I don't know the mum or the child and have never claimed they are personal friends, acquaintances. The case was reported in the press as were the cases I linked to

ivykaty44 Sat 08-Dec-12 22:25:18

mr you never answered the question and seem to think truancy is the same as a parents keeping a sick child at home. Every single link you put up was about truancy, this thread is about sickness from school and parents being fined for not producing proof that there child was sick. Children need to be at home when sick, not bundled in with truanting children, which is what you have done.

So where is this woman that kept her child home from school sick and was then sent to prison for not paying a fine for not producing a certificate from her gp to say her child was sick/ill - she doesn't exist and that is why you don't want to answer the question.

mrz Sat 08-Dec-12 22:10:53

bisjo we have two families who are asked to produce doctors certificates and they are not charged

mrz Sat 08-Dec-12 22:09:59

As you have stated your child has a great attendance record so is it likely that you will need to produce a certificate ...

RaisinBoys Sat 08-Dec-12 22:06:20

Direct employment of EWO's is now quite common Mrz particulary in areas with hard/soft federations and clusters, so I would question your "most schools" statement.

Can't be doing with your sarcasm and defensiveness so it's time for me to sign off this thread.

Thanks everyone else for your informative and/or supportive comments.

We'll continue what we do now - school when well, home when not. GP if required. GP's notes? Hell no!

difficultpickle Sat 08-Dec-12 22:06:07

I would imagine the GP would charge for a sick certificate that is issued outside the norm of less than 7 days illness. It doesn't take a minute for the school to check the pupil's attendance record and moderate their instructions accordingly. What an utter waste of time.

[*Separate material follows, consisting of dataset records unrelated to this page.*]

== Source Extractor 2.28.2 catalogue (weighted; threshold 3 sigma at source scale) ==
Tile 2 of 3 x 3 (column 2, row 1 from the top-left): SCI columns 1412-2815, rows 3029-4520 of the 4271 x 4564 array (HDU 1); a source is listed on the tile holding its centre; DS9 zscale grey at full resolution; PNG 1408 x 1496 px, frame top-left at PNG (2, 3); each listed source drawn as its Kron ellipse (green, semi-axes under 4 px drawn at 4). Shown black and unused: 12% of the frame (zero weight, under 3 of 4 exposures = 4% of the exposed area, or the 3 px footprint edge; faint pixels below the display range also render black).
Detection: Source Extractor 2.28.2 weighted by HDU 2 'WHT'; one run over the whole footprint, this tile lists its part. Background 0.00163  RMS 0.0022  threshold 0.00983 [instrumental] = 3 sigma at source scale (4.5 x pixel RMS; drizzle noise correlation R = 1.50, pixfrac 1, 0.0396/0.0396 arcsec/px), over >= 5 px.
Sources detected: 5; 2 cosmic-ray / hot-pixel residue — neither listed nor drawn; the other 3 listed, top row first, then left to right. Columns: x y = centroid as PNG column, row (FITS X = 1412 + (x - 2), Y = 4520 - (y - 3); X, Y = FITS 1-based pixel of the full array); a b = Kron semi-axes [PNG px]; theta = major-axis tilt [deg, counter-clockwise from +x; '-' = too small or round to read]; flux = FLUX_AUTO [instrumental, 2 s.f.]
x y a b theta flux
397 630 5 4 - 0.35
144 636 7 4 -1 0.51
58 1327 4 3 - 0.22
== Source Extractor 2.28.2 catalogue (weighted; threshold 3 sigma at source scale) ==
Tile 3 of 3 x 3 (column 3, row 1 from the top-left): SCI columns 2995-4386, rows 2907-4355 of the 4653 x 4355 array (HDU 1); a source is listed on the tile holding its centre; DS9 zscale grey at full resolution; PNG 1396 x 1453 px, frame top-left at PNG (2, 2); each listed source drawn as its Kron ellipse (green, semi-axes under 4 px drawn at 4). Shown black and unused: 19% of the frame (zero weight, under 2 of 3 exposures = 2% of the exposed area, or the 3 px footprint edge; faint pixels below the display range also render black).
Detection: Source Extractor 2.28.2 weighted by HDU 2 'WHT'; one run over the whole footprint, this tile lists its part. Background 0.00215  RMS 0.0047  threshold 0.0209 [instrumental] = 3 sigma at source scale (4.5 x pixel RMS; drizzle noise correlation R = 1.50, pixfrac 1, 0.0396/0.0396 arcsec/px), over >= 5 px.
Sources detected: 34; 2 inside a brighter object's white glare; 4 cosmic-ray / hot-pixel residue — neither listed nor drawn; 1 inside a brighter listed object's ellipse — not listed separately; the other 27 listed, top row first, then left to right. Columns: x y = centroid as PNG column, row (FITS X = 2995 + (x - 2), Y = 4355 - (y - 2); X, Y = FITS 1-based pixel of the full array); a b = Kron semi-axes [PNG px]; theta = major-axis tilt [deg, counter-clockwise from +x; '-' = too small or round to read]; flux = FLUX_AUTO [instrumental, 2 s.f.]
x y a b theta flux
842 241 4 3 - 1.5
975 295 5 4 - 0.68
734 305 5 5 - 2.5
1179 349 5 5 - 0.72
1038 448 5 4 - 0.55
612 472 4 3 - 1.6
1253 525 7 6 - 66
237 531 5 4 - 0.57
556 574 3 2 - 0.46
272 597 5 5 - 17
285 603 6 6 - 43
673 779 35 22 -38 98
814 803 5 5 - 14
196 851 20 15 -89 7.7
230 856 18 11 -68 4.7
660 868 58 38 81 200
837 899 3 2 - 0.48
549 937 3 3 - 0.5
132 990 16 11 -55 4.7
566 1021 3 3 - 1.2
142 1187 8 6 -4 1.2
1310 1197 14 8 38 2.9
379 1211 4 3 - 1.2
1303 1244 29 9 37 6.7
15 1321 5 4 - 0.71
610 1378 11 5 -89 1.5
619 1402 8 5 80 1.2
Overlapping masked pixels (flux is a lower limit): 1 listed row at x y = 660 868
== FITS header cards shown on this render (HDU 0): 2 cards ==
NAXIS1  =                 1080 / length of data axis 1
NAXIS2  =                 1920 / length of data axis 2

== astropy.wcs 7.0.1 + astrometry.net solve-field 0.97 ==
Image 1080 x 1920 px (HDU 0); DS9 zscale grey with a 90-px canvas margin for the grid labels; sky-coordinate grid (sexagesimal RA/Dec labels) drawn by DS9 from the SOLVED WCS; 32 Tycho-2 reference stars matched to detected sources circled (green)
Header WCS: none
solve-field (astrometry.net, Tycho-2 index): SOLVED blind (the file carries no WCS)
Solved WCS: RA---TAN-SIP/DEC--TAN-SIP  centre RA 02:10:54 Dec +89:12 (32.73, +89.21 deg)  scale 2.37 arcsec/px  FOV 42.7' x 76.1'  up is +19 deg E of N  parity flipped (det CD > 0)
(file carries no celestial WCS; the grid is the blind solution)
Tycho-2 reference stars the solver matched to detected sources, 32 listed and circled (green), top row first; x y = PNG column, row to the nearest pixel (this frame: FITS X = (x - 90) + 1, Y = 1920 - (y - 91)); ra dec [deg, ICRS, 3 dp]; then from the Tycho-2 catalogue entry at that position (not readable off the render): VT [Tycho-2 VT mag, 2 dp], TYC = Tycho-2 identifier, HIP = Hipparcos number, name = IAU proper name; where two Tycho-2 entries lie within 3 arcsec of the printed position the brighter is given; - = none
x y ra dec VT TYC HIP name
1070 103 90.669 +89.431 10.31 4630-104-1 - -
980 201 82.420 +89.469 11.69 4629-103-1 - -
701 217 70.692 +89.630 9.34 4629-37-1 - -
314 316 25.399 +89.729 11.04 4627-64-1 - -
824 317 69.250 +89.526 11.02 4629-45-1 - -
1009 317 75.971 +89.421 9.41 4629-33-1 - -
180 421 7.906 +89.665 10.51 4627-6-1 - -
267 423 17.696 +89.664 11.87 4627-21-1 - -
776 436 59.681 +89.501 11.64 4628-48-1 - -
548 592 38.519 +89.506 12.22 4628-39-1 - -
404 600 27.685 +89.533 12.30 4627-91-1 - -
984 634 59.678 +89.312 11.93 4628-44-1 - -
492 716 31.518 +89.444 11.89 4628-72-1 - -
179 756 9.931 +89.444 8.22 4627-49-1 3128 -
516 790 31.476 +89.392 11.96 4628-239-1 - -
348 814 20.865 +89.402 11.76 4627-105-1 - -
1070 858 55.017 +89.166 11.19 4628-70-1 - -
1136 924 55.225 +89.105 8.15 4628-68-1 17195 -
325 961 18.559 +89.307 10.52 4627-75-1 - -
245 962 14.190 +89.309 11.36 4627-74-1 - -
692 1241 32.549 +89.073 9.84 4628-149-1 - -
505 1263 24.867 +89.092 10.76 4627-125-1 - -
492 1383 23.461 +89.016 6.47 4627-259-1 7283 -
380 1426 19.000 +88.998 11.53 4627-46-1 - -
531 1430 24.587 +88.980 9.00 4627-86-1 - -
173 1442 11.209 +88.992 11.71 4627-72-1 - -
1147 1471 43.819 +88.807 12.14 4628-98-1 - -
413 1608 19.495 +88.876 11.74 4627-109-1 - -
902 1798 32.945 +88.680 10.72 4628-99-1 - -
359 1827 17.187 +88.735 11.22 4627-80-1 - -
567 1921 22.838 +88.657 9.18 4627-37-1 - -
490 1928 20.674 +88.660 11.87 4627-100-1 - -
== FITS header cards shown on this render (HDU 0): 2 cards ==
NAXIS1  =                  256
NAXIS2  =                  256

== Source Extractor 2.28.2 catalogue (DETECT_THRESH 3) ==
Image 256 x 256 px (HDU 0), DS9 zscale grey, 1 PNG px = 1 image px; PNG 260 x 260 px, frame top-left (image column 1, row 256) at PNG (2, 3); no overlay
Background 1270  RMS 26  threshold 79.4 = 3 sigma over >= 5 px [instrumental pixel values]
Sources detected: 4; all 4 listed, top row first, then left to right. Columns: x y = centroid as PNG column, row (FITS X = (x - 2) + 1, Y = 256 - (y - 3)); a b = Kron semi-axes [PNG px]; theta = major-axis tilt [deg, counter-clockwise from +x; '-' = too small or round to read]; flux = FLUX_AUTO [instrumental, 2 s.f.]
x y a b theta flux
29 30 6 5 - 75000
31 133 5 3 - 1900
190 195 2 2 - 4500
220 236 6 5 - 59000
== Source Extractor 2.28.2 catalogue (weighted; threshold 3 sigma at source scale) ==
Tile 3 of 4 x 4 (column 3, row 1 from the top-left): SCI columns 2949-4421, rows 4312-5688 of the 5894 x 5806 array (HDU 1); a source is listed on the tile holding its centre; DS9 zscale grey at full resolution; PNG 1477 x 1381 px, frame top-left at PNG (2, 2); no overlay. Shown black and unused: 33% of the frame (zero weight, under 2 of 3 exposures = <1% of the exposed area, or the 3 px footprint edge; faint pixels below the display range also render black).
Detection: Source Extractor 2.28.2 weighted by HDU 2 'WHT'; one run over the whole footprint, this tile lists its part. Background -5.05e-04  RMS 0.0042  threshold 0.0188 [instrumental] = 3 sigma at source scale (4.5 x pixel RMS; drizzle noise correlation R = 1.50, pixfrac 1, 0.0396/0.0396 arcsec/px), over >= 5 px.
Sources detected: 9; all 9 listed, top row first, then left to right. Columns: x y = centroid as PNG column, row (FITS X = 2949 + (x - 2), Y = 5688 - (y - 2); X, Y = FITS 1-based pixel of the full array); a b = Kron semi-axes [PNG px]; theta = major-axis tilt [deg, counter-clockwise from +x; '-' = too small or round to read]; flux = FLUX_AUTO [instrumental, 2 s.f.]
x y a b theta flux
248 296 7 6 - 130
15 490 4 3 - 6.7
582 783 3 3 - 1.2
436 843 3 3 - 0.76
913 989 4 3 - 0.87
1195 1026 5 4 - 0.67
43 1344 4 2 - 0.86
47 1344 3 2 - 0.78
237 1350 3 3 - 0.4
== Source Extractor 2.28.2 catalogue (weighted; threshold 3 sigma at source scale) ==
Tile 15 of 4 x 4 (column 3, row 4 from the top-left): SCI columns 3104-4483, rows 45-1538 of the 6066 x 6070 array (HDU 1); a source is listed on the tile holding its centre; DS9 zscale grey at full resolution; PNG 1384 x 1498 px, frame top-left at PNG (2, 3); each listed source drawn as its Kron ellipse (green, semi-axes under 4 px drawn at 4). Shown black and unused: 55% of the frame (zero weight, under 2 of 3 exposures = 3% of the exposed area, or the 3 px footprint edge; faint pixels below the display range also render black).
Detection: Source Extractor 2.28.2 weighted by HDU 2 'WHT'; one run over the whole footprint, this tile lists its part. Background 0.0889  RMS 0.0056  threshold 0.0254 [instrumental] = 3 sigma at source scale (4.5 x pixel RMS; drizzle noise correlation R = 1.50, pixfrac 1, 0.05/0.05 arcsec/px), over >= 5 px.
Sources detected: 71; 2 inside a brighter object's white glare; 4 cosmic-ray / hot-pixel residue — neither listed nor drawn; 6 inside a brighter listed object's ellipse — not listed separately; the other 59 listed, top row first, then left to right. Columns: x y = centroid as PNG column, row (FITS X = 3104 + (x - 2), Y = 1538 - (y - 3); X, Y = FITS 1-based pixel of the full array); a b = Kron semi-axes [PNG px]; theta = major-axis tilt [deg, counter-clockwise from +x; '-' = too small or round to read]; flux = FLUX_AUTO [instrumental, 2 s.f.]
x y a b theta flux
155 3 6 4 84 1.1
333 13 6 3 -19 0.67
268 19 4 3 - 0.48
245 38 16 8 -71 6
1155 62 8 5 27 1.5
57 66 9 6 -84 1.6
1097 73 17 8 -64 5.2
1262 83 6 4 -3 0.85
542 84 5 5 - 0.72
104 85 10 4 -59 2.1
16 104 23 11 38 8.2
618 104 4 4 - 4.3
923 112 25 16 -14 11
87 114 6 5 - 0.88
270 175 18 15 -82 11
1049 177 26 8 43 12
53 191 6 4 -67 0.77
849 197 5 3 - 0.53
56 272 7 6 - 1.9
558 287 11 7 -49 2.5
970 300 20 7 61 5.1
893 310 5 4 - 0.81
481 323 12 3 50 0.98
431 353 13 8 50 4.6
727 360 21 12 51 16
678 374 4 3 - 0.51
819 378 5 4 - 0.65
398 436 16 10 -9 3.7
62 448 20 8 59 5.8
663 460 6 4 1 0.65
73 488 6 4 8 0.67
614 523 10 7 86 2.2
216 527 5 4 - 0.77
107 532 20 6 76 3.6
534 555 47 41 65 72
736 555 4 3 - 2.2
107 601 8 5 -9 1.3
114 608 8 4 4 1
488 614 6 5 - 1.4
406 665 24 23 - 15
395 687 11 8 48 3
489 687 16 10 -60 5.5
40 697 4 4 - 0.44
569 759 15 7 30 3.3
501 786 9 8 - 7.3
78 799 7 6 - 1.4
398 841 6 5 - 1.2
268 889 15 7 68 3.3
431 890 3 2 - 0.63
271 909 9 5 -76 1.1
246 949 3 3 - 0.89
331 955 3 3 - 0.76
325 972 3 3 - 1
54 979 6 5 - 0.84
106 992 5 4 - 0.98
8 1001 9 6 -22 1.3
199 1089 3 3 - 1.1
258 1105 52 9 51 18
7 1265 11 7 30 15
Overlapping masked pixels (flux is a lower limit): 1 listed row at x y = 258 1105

mrz Sat 08-Dec-12 22:00:05

probably because they have had their wrists slapped in the past for not investigating every absence

mrz Sat 08-Dec-12 21:58:57

No RaisinBoys it proves nothing other than the school is taking it's responsibility to follow the law seriously

mrz Sat 08-Dec-12 21:57:50

Once upon a time there was a mother who didn't send her child to school. When the wicked headteacher asked her to prove where her child had been she refused. The wicked headteacher sent the big bad EWO around to issue a fine but the mother refused to pay so the wicked headteacher took her to court where the judge decided to send her to prison. And they all lived happily ever after. The End

RaisinBoys Sat 08-Dec-12 21:57:05

No it's about being asked to produce a doctor's certificate to prove the child is ill.

So Mrz a GP's certificate proves that a child is ill?


What, even if it is issued post illness, because one is unable to get an appointment during the actual illness and the child no longer has any symptoms?

Oh please!

mrz Sat 08-Dec-12 21:54:19

Your question has been answered ivykate ...I'm afraid I'm not privy to the woman's life story

mrz Sat 08-Dec-12 21:51:39

RaisinBoys my post re EWO was to radicalsub and if you read says "In most schools" not In RaisinBoys child's school or In ALL schools

RaisinBoys Sat 08-Dec-12 21:48:47

"In most schools the letters would be generated by the EWO centrally with LEA data not by the school"

Mrz As I said up the thread our EWO is directly employed by the school (in conjunctionn with 3 others) - She reviews the registers at school every fortnight and then sends out badly written, ill judged letters.

Local procedure with the letters coming from the school. No reference to LA.

ivykaty44 Sat 08-Dec-12 21:48:00

Possibly you don't want to answer the question I have now asked twice, I shall leave it as it is becoming clear you are not either able to answer the question or don't want to.

mrz Sat 08-Dec-12 21:40:36

Have you ever asked a doctor for a note to prove your child had an appointment ivykate?

mrz Sat 08-Dec-12 21:39:13

No it's about being asked to produce a doctor's certificate to prove the child is ill.